In widespread use throughout the San Luis Valley and in the first permanent town in Colorado, the name of San Luis is used dozens of times, even more than does the name of the Rio Grande del Norte, but rarely if ever does someone think of San Luis as being the patron saint of the Valley. But take a look at the listings in your telephone book.
As for naming the Sangre de Cristo Range, the legend about a friar, who was attempting to escape Indians at San Luis Lake on a raft, is well known. Looking up at the peaks, tinged crimson with alpine glow, he is said to have exclaimed with his dying words, “Sangre de Cristo!”
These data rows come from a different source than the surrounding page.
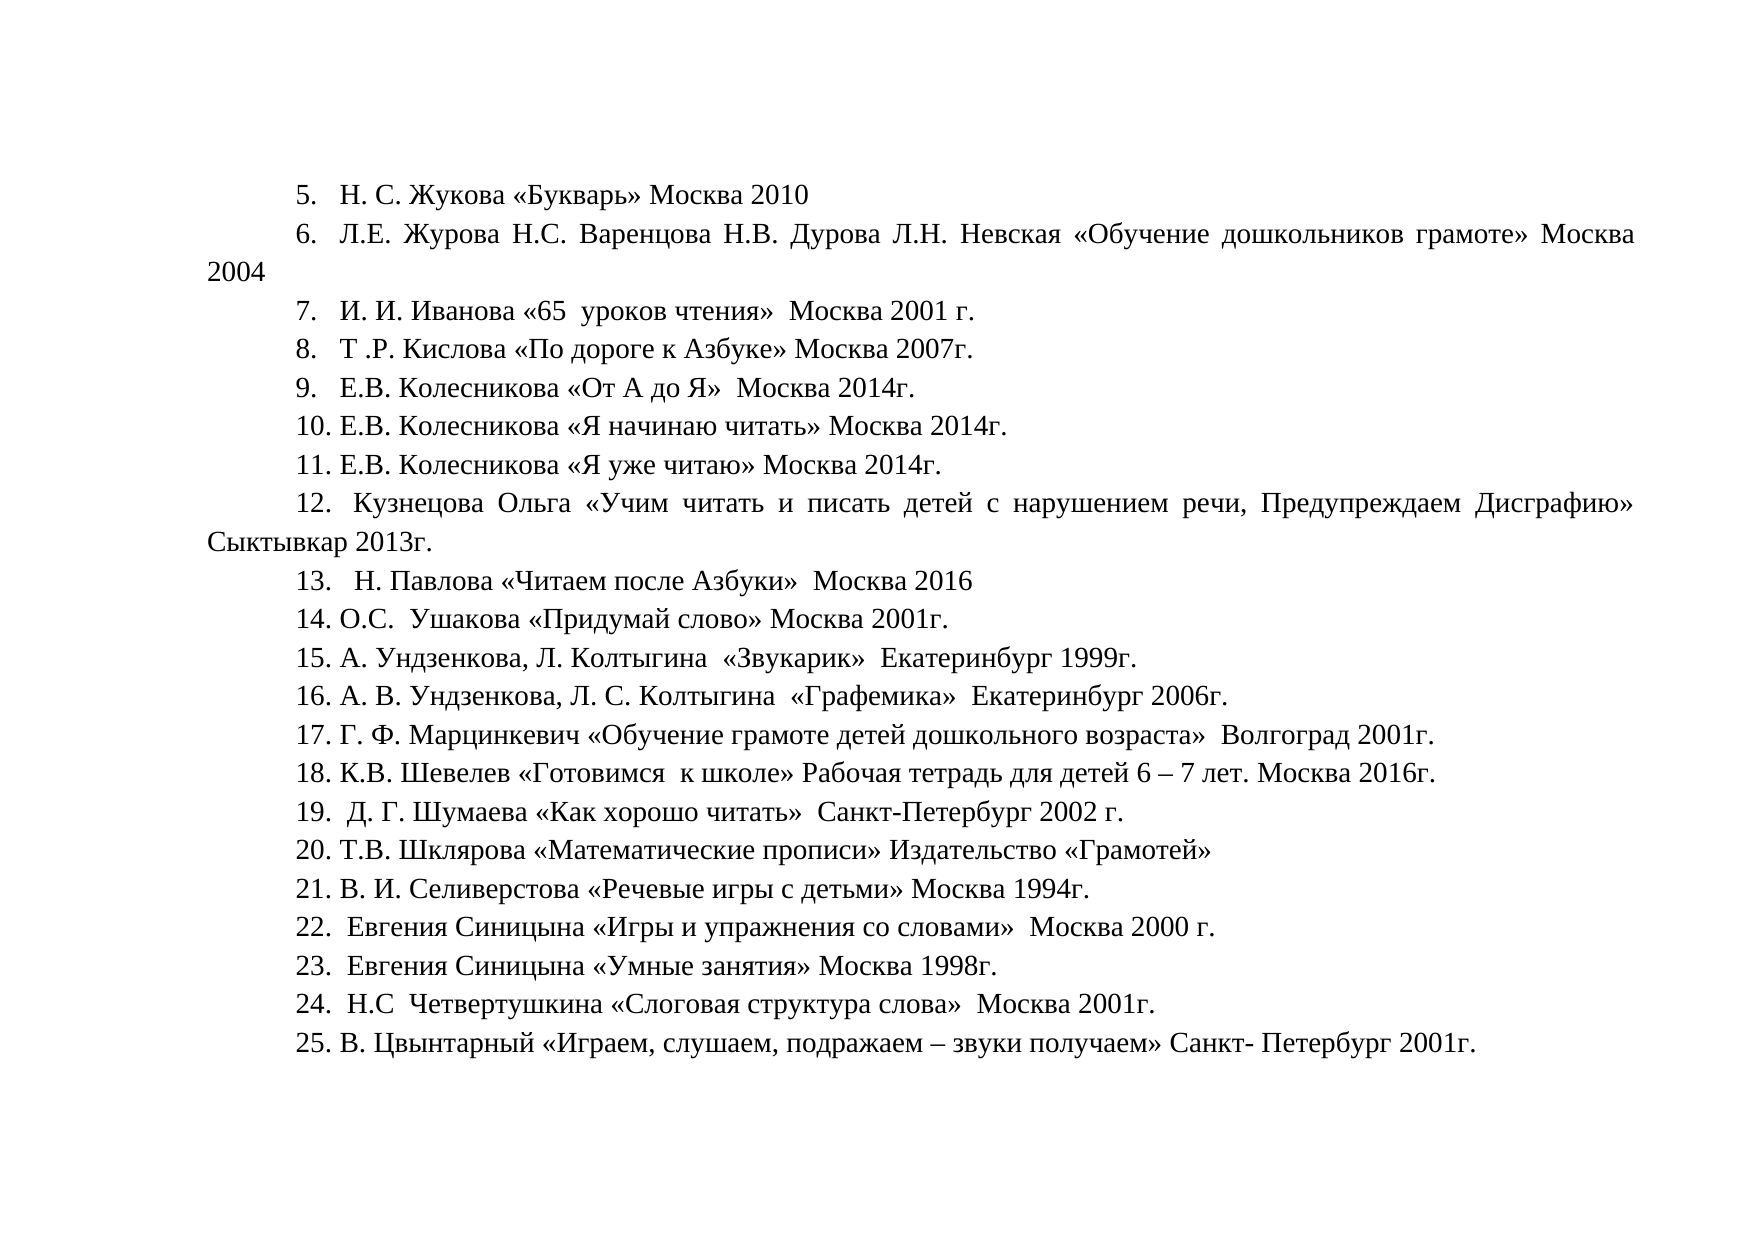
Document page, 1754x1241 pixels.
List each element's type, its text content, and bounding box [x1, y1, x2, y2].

list И. И. Иванова «65 уроков чтения» Москва 2001 г. [207, 293, 1636, 326]
list Е.В. Колесникова «Я уже читаю» Москва 2014г. [207, 447, 1636, 481]
list К.В. Шевелев «Готовимся к школе» Рабочая тетрадь для детей 6 – 7 лет. Москва 2016г. [207, 755, 1636, 789]
list Н. Павлова «Читаем после Азбуки» Москва 2016 [207, 563, 1636, 596]
list Т .Р. Кислова «По дороге к Азбуке» Москва 2007г. [207, 331, 1636, 365]
list Е.В. Колесникова «От А до Я» Москва 2014г. [207, 370, 1636, 403]
list Е.В. Колесникова «Я начинаю читать» Москва 2014г. [207, 408, 1636, 442]
list Кузнецова Ольга «Учим читать и писать детей с нарушением речи, Предупреждаем Дисграфию» Сыктывкар 2013г. [207, 486, 1636, 558]
list А. Ундзенкова, Л. Колтыгина «Звукарик» Екатеринбург 1999г. [207, 640, 1636, 673]
list Д. Г. Шумаева «Как хорошо читать» Санкт-Петербург 2002 г. [207, 794, 1636, 827]
list Л.Е. Журова Н.С. Варенцова Н.В. Дурова Л.Н. Невская «Обучение дошкольников грамоте» Москва 2004 [207, 216, 1636, 288]
list Евгения Синицына «Умные занятия» Москва 1998г. [207, 948, 1636, 982]
list Евгения Синицына «Игры и упражнения со словами» Москва 2000 г. [207, 909, 1636, 943]
list О.С. Ушакова «Придумай слово» Москва 2001г. [207, 601, 1636, 635]
list Н. С. Жукова «Букварь» Москва 2010 [207, 177, 1636, 211]
list В. Цвынтарный «Играем, слушаем, подражаем – звуки получаем» Санкт- Петербург 2001г. [207, 1025, 1636, 1059]
list Г. Ф. Марцинкевич «Обучение грамоте детей дошкольного возраста» Волгоград 2001г. [207, 717, 1636, 750]
list А. В. Ундзенкова, Л. С. Колтыгина «Графемика» Екатеринбург 2006г. [207, 678, 1636, 712]
list Т.В. Шклярова «Математические прописи» Издательство «Грамотей» [207, 832, 1636, 866]
list В. И. Селиверстова «Речевые игры с детьми» Москва 1994г. [207, 871, 1636, 904]
list Н.С Четвертушкина «Слоговая структура слова» Москва 2001г. [207, 987, 1636, 1020]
Besides this ill-fated man, by the 1700s Hispanos and slaves were pursuing hostile Indians, probing the mountains for minerals on both sides of the Sangre de Cristos, and traveling farther than the Front Range via passes like Sangre de Cristo, Mosca, and Medano.
When accompanied by padres, early Spanish-speaking travelers put saints’ names on places where they camped, often at streams and springs. Without such a blessing, many physical features and campsites acquired names like Culebra, where it was a good idea to watch out for snakes, or Costilla, where mountain sheep might have been common.
Whatever the reason, the name of Costilla Creek was bestowed on the first cluster of adobe homes in the San Luis Valley. We tend to forget that this huge swale is actually one big physiographic chunk of land without the political boundaries that came later in 1860.
Settlement and commerce at Costilla began in 1848, and when names of counties were first bestowed in 1861, the two in the San Luis Valley were Costilla County on the east and north sides and the other was Conejos County on the west side, the latter stretching all the way to Utah beyond the San Juan Mountains. With the Rio Grande separating the two counties, Costilla County went to the crest of the Sangre de Cristos and north to Poncha Pass.
When the 47th parallel, the boundary between Colorado and New Mexico Territories, was resurveyed later in the 1860s, it was shifted a few hundred feed to the northward, The plaza at Costilla then was in New Mexico Territory, and San Luis became the county seat. Costilla County’s name remained, but territorial and state governments gradually altered the political and social orientations.
Church affiliations changed at about this time as well. When Costilla first was visited by a priest, its church and plaza acquired the name of San Miguel (Saint Michael). In fact, very briefly the county seat of Costilla County was given that saint’s name, though only for a couple of days.
The custom of dedicating individual churches and plazas to saints caused other complications. For instance, New Mexico had several with the name of San Miguel, and one of these is reached only from Conejos, but it has been in New Mexico since the 47th parallel moved.
Devotion to San Luis, referring to Louis IX, was not so widely practiced in this part of the world, so there are only a couple of such designations in New Mexico and Colorado. This patron saint’s name is still given to the San Luis Valley, but the town of San Luis and the parish will be celebrating the Festival of Santiago and Santa Ana on July 21-23 instead of San Luis Rey on August 25. The Stations of the Cross on the mesa and the cultural heritage of the area will also be attracting pilgrimages throughout the year.